Any other thoughts / ideas on ways for me to get the data to disk?
Thanks,
Peter
06-25-2013 09:02 PM
Convert each image to a string using whatever format you like. Open a binary file, and write the string with header turned on. Keep writing each image as a string without closing the file. When you are done, close the file. You can read the file one string at a time and write each image to a separate image file when you aren't in a hurry. I did this with one of my programs using JPEG format and it increased the speed by an order of magnitude.
Bruce
11-08-2013 03:13 AM
Hi Peterl,
I'm cosindering using Hamamatsu Orca Flash 4 for my project, too.
I am wondering where you've got your camera file.
If you don't mind, can you share it with me?
Emina
11-11-2013 02:23 PM
Hello Emina,
There is more information here on acquiring a camera file. I checked myself, and it doesn't look like there is a camera file specifically for the Flash 4 at this point, although there are camera files for other Orca models. One of these camera files for a similar model may work fine or require some slight modifications. I recommend trying these first.
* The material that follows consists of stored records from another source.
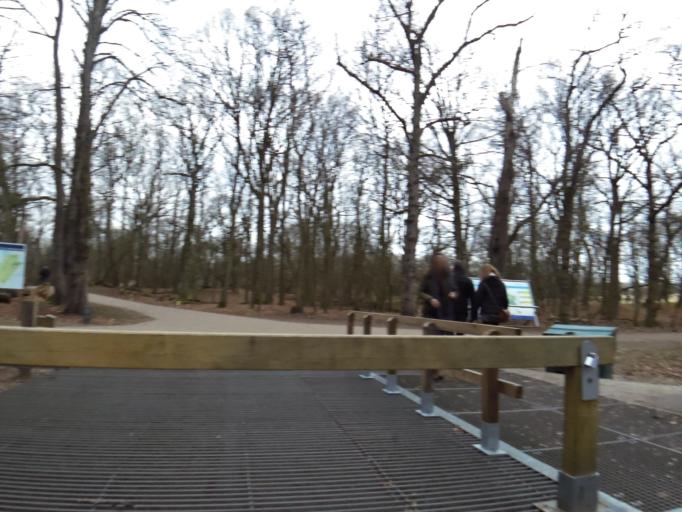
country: NL
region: North Holland
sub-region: Gemeente Bloemendaal
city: Bennebroek
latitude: 52.3315
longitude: 4.5648
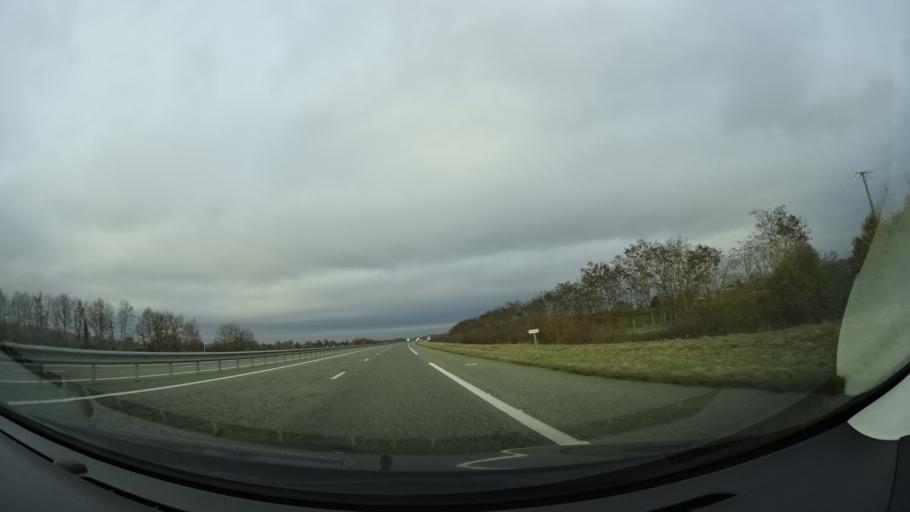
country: FR
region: Midi-Pyrenees
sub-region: Departement de l'Ariege
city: Pamiers
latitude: 43.1637
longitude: 1.6168
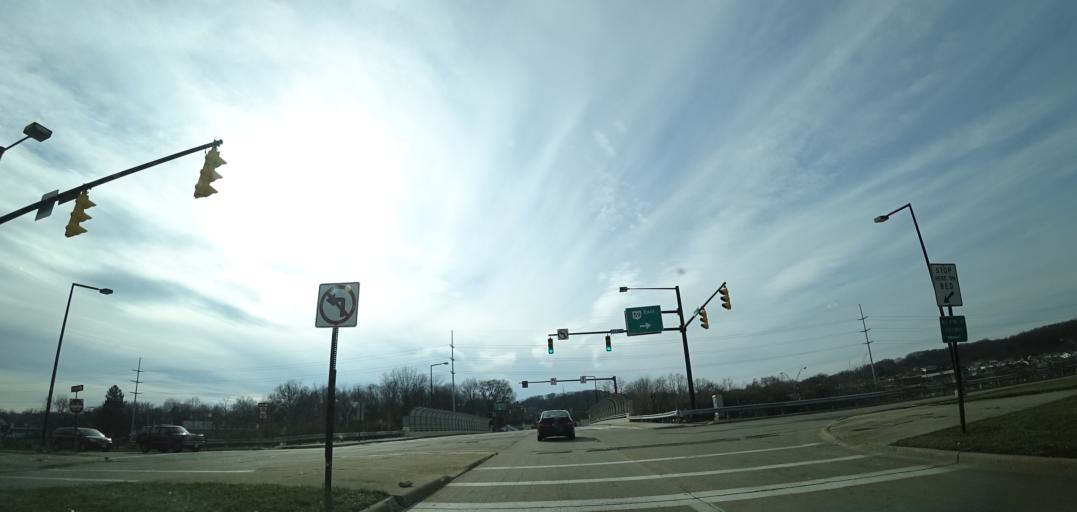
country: US
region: Ohio
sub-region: Summit County
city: Akron
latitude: 41.0706
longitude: -81.5368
If none of these files work, you may consider contacting Hamamatsu for their most recent camera file specific to the Orca Flash 4.
I hope this helps!
Best,
Andrew Church
Applications Engineer
National Instruments
11-25-2013 02:39 PM
Hi Emina,
Sorry for the long delay. I don't recall ever having to think about a camera file... perhaps because I'm talking with the camera using Hamamatsu's own Labview VIs?
If you'd like, I can show you the code I'm using to talk with the camera... I have the buffering, but the writing to disk remains extremely slow (none of people's suggestions here made any difference, that I could tell). My thinking is to eventually have the program write several files to several disks in parallel, I think that would sort out the problem. Anyway, I can show you what I have.
Best,
Peter
12-01-2014 11:31 AM
HI,
I wonder if you still ahve the code you're using to grab images from the hamatsu orcas flash 4.0? I would really love to see it as I can't buffer the images!
Is it possible to upload it on here?